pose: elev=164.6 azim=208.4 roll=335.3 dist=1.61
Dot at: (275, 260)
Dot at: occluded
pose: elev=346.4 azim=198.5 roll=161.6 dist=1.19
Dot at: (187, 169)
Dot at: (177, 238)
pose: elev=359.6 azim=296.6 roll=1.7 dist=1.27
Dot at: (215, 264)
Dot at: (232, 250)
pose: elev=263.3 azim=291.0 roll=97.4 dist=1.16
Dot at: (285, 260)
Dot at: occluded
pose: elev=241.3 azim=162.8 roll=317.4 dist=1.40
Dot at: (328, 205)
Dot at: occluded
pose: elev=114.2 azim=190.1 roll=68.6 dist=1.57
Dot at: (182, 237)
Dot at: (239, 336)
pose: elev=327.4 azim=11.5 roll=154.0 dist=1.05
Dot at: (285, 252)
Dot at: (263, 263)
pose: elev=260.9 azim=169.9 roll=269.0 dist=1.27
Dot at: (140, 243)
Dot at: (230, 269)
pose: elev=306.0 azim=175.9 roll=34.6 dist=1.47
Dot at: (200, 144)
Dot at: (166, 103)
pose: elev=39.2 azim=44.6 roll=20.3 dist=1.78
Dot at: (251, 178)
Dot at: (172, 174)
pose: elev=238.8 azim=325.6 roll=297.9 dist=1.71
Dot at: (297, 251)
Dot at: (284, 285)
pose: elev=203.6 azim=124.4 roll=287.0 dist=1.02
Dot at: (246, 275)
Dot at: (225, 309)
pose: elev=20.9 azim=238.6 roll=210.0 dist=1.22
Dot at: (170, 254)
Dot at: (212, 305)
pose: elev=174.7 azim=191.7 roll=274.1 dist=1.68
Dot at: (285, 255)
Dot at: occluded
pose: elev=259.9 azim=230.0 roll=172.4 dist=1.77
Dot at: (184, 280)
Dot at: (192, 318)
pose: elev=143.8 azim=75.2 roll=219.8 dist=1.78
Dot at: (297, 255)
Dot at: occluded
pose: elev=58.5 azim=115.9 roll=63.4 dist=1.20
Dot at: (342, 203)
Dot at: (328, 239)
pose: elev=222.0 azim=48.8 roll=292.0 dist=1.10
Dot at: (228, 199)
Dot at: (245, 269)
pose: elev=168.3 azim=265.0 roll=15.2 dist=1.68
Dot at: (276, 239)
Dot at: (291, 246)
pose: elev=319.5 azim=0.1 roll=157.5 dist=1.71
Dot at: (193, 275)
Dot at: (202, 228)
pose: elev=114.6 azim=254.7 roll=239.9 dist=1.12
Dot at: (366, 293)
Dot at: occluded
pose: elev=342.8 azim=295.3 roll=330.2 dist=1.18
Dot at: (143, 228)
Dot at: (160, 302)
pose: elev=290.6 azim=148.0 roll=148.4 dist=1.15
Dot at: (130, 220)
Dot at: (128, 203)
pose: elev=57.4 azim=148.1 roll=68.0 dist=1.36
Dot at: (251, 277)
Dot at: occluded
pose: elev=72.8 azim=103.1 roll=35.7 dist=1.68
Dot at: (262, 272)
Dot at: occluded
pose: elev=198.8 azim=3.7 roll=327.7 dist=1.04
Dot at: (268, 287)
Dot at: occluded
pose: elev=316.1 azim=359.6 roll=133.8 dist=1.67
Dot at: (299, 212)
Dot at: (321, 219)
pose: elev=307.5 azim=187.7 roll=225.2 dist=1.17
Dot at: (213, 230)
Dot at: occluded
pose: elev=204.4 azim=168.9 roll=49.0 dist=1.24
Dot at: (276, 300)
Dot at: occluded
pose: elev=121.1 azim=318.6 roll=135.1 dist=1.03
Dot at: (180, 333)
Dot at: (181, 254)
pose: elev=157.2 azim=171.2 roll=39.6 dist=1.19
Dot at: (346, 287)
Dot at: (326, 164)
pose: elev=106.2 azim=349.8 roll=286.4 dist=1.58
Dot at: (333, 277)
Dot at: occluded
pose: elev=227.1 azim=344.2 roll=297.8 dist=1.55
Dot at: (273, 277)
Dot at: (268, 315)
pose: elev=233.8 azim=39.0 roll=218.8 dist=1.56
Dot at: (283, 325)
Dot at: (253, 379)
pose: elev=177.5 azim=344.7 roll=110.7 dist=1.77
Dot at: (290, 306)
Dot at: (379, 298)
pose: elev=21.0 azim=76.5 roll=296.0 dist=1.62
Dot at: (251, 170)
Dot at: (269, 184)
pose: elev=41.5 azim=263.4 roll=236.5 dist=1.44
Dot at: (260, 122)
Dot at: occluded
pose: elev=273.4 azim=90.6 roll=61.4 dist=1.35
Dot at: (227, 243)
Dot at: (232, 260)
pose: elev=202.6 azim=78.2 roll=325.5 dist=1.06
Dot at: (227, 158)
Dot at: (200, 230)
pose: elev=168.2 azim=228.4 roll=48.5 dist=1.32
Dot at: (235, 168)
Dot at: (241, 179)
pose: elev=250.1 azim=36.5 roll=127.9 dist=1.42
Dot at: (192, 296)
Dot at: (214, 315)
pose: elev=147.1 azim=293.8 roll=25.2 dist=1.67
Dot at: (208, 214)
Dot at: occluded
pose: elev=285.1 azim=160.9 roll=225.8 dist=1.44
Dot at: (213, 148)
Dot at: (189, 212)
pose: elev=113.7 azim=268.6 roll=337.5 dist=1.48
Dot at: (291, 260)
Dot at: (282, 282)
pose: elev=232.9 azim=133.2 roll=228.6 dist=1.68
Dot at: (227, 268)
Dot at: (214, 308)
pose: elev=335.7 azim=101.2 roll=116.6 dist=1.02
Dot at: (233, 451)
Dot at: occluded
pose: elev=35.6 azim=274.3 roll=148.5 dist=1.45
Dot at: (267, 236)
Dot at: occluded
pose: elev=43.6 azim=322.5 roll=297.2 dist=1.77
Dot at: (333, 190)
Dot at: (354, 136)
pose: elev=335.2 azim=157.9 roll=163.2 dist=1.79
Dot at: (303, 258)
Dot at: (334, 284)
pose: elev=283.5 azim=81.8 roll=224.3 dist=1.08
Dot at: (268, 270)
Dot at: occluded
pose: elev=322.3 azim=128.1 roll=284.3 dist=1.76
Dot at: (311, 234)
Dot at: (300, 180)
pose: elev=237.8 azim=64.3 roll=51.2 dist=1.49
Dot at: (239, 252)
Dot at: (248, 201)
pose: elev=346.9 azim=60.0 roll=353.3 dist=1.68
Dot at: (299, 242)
===
Task instructions:
Print the lines of the items above, from the line holding "pose: elev=177.5 azim=344.7" through the line holding "Dot at: (232, 260)", inclusive, copying each one character for character and printing nothing else.

Response:
pose: elev=177.5 azim=344.7 roll=110.7 dist=1.77
Dot at: (290, 306)
Dot at: (379, 298)
pose: elev=21.0 azim=76.5 roll=296.0 dist=1.62
Dot at: (251, 170)
Dot at: (269, 184)
pose: elev=41.5 azim=263.4 roll=236.5 dist=1.44
Dot at: (260, 122)
Dot at: occluded
pose: elev=273.4 azim=90.6 roll=61.4 dist=1.35
Dot at: (227, 243)
Dot at: (232, 260)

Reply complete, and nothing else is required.